►
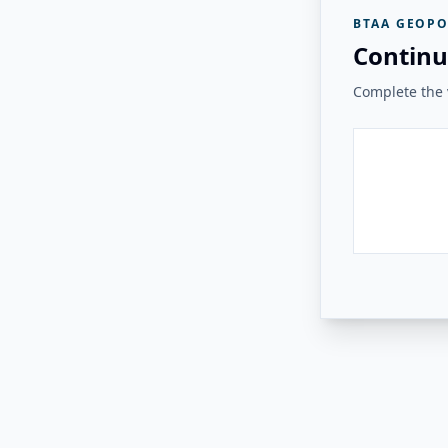
BTAA GEOPO
Continu
Complete the v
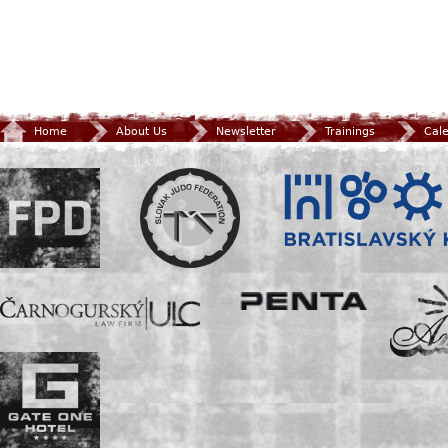
Home
About Us
Newsletter
Trainings
Cal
◄
• What the task requires:
Pictures do not belong in the copy; repeat the rest of the listing exactly.

• Solution to this task:
BTAA GEOPO
Continu
Complete the v
Home
About Us
Newsletter
Trainings
Cal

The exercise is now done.